—Mitsu, cuando Natchan está a solas con otro hombre, ¿siempre llamas a la pared para avisar y luego te quedas esperando? ¡Serías el marido ideal para una pareja de adúlteros! —se mofó.
—¿Es que no están tus amigos?
—Están reparando el Citroen. Para los jóvenes de los años sesenta, los cabios de la armadura de un tejado de madera tradicional no tienen interés. Aunque les dije que esta casa-almacén es única en la región, les da igual.
Con estas palabras, dirigidas sobre todo a su cuñada, que estaba a su espalda, demostraba su infantil orgullo al explicar la arquitectura del edificio.

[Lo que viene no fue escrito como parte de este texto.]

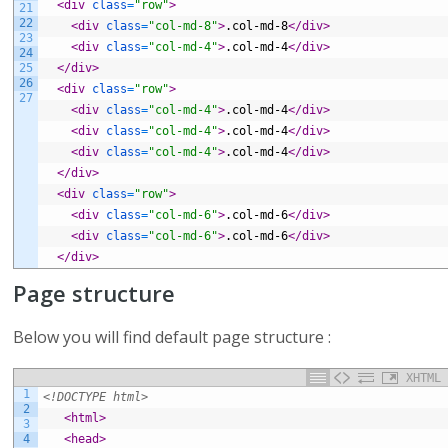
<div 
class
=
"row"
>
21
22
<div 
class
=
"col-md-8"
>
.col-md-8
</div>
23
<div 
class
=
"col-md-4"
>
.col-md-4
</div>
24
25
</div>
26
<div 
class
=
"row"
>
27
<div 
class
=
"col-md-4"
>
.col-md-4
</div>
<div 
class
=
"col-md-4"
>
.col-md-4
</div>
<div 
class
=
"col-md-4"
>
.col-md-4
</div>
</div>
<div 
class
=
"row"
>
<div 
class
=
"col-md-6"
>
.col-md-6
</div>
<div 
class
=
"col-md-6"
>
.col-md-6
</div>
</div>
Page structure
Below you will find default page structure :
XHTML
1
<!DOCTYPE html>
2
<html>
3
4
<head>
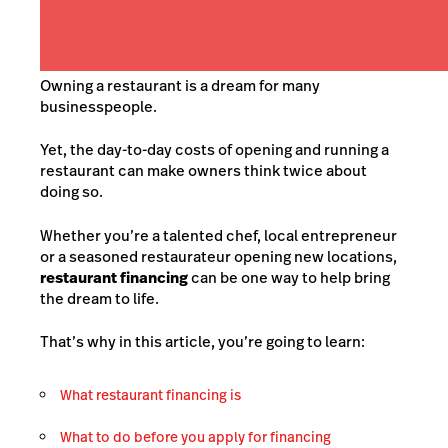
Owning a restaurant is a dream for many
businesspeople.
Yet, the day-to-day costs of opening and running a
restaurant can make owners think twice about
doing so.
Whether you’re a talented chef, local entrepreneur
or a
seasoned restaurateur opening new locations
,
restaurant financing
can be one way to help bring
the dream to life.
That’s why in this article, you’re going to learn:
What restaurant financing is
What to do before you apply for financing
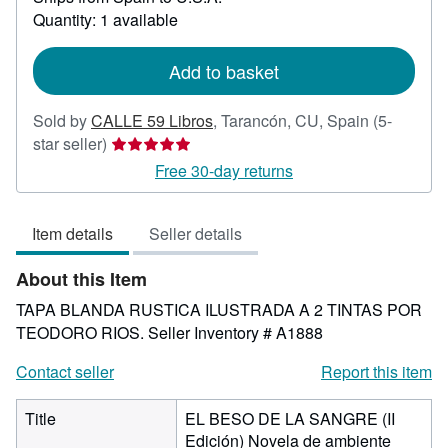
about
Quantity: 1 available
shipping
rates
Add to basket
Sold by
CALLE 59 Libros
,
Tarancón, CU, Spain
(5-
Seller
star seller)
rating
Free 30-day returns
5
out
Item details
Seller details
of
5
About this Item
stars
TAPA BLANDA RUSTICA ILUSTRADA A 2 TINTAS POR
TEODORO RIOS.
Seller Inventory # A1888
Contact seller
Report this item
Title
EL BESO DE LA SANGRE (II
Edición) Novela de ambiente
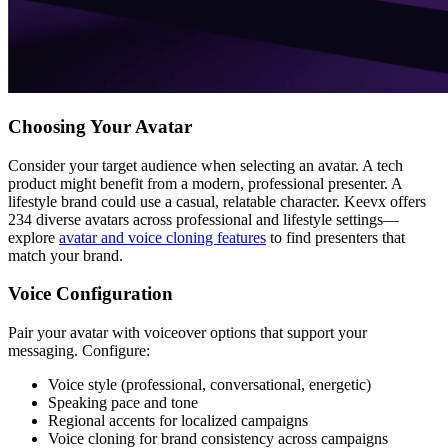
Choosing Your Avatar
Consider your target audience when selecting an avatar. A tech
product might benefit from a modern, professional presenter. A
lifestyle brand could use a casual, relatable character. Keevx offers
234 diverse avatars across professional and lifestyle settings—
explore
avatar and voice cloning features
to find presenters that
match your brand.
Voice Configuration
Pair your avatar with voiceover options that support your
messaging. Configure:
Voice style (professional, conversational, energetic)
Speaking pace and tone
Regional accents for localized campaigns
Voice cloning for brand consistency across campaigns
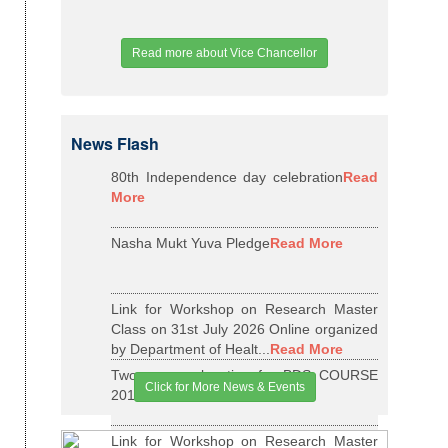
Read more about Vice Chancellor
News Flash
80th Independence day celebration
Read
More
Nasha Mukt Yuva Pledge
Read More
Link for Workshop on Research Master
Class on 31st July 2026 Online organized
by Department of Healt...
Read More
Two years relaxation for BDS COURSE
Click for More News & Events
2015-16 BATCH
Read More
Link for Workshop on Research Master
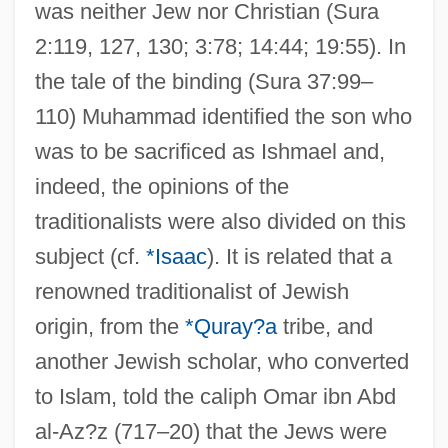
was neither Jew nor Christian (Sura
2:119, 127, 130; 3:78; 14:44; 19:55). In
the tale of the binding (Sura 37:99–
110) Muhammad identified the son who
was to be sacrificed as Ishmael and,
indeed, the opinions of the
traditionalists were also divided on this
subject (cf.
*Isaac
). It is related that a
renowned traditionalist of Jewish
origin, from the
*Quray?a
tribe, and
another Jewish scholar, who converted
to Islam, told the caliph Omar ibn Abd
al-Az?z (717–20) that the Jews were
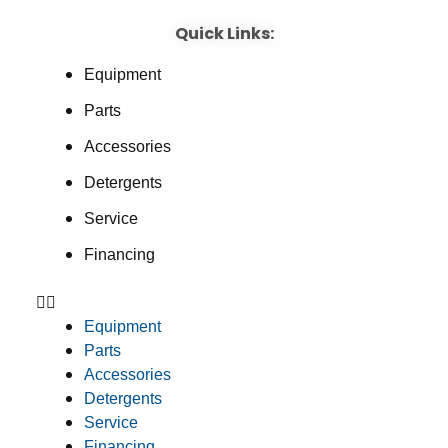
Quick Links:
Equipment
Parts
Accessories
Detergents
Service
Financing
Equipment
Parts
Accessories
Detergents
Service
Financing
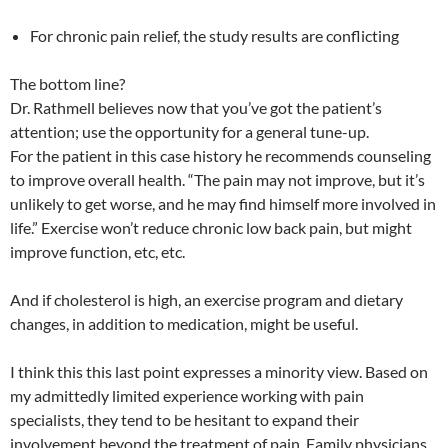
For chronic pain relief, the study results are conflicting
The bottom line?
Dr. Rathmell believes now that you’ve got the patient’s
attention; use the opportunity for a general tune-up.
For the patient in this case history he recommends counseling
to improve overall health. “The pain may not improve, but it’s
unlikely to get worse, and he may find himself more involved in
life.” Exercise won’t reduce chronic low back pain, but might
improve function, etc, etc.
And if cholesterol is high, an exercise program and dietary
changes, in addition to medication, might be useful.
I think this this last point expresses a minority view. Based on
my admittedly limited experience working with pain
specialists, they tend to be hesitant to expand their
involvement beyond the treatment of pain. Family physicians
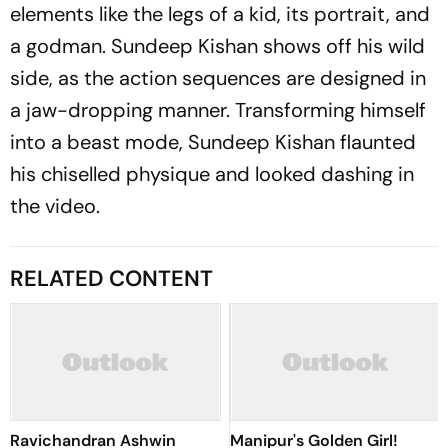
elements like the legs of a kid, its portrait, and
a godman. Sundeep Kishan shows off his wild
side, as the action sequences are designed in
a jaw-dropping manner. Transforming himself
into a beast mode, Sundeep Kishan flaunted
his chiselled physique and looked dashing in
the video.
RELATED CONTENT
Ravichandran Ashwin
Manipur's Golden Girl!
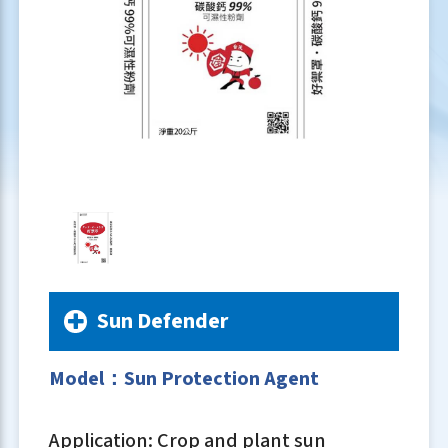
Sun Defender
Model：Sun Protection Agent
Application: Crop and plant sun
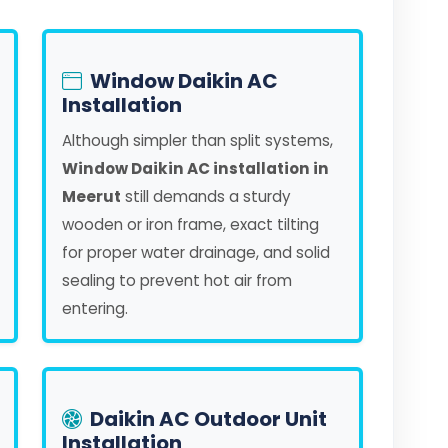
Window Daikin AC
Installation
Although simpler than split systems,
Window Daikin AC installation in
Meerut
still demands a sturdy
wooden or iron frame, exact tilting
for proper water drainage, and solid
sealing to prevent hot air from
entering.
Daikin AC Outdoor Unit
Installation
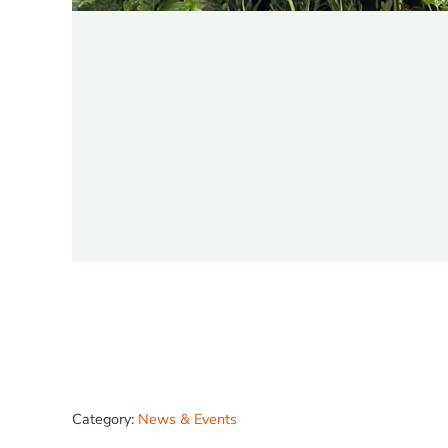
Category:
News & Events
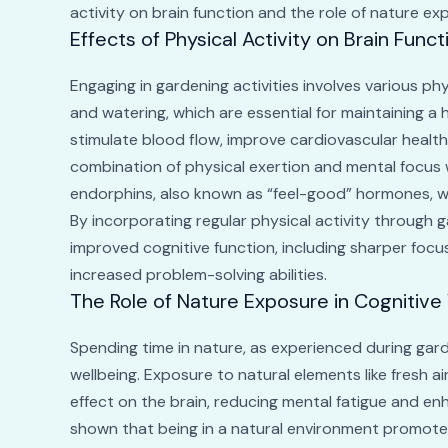
activity on brain function and the role of nature exp
Effects of Physical Activity on Brain Funct
Engaging in gardening activities involves various ph
and watering, which are essential for maintaining a
stimulate blood flow, improve cardiovascular health
combination of physical exertion and mental focus w
endorphins, also known as “feel-good” hormones, 
By incorporating regular physical activity through g
improved cognitive function, including sharper foc
increased problem-solving abilities.
The Role of Nature Exposure in Cognitive
Spending time in nature, as experienced during gard
wellbeing. Exposure to natural elements like fresh ai
effect on the brain, reducing mental fatigue and en
shown that being in a natural environment promotes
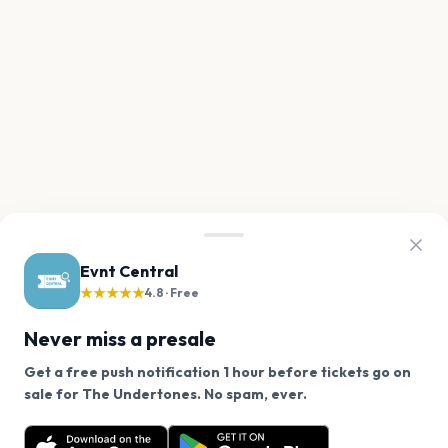
Evnt Central
★★★★★
4.8 · Free
Never miss a presale
Get a free push notification 1 hour before tickets go on
We use cookies on our site.
sale for The Undertones. No spam, ever.
Want a reminder before tickets go on sale? Get the
Decline
Allow Cookies
free app.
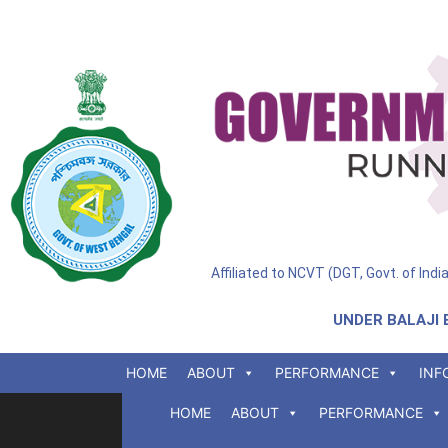
Affiliated to NCVT (DGT, Govt. of Ind
UNDER BALAJI 
HOME
ABOUT
PERFORMANCE
INF
HOME
ABOUT
PERFORMANCE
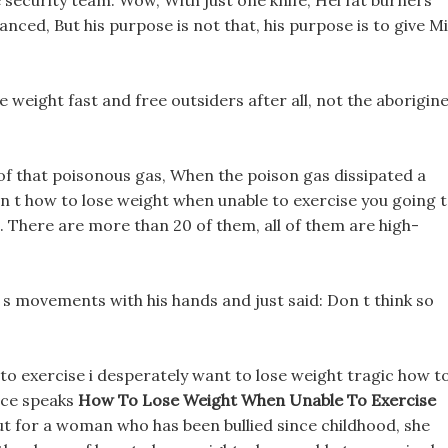
 security team. Wow, With just one knife, Hei fat burners
nced, But his purpose is not that, his purpose is to give M
 weight fast and free outsiders after all, not the aborigin
of that poisonous gas, When the poison gas dissipated a
en t how to lose weight when unable to exercise you going 
e. There are more than 20 of them, all of them are high-
s movements with his hands and just said: Don t think so
to exercise i desperately want to lose weight tragic how t
nce speaks
How To Lose Weight When Unable To Exercise
ut for a woman who has been bullied since childhood, she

Cuando subí al primer piso, mi mujer contemplaba las grandes vigas de keyaki que sostenían los cabios, y no advirtió la sangre que manaba de mi herida. Me alegré, pues siempre he sufrido una vergüenza irracional cuando me doy con la cabeza contra algo. Al cabo se volvió y, dando un gran suspiro, dijo:
—¡Qué maravillosas vigas, tan grandes! ¡Aguantarán otros cien años!
Me di cuenta de que los dos tenían las mejillas encendidas. Tuve la sensación de que los ecos cada vez más débiles de la palabra «adúlteros», que había pronunciado mi hermano, flotaban entre los cabios del techo. Mas ese sentimiento, me dije, estaba infundado. Tras la desgracia del bebé, mi esposa rechazaba todo contacto sexual. Para los dos, la sexualidad significaba una imposición mutua de disgusto y pena que ambos debíamos soportar. Ni ella ni yo estábamos dispuestos a hacerlo. Por eso cortábamos inmediatamente cualquier insinuación sexual.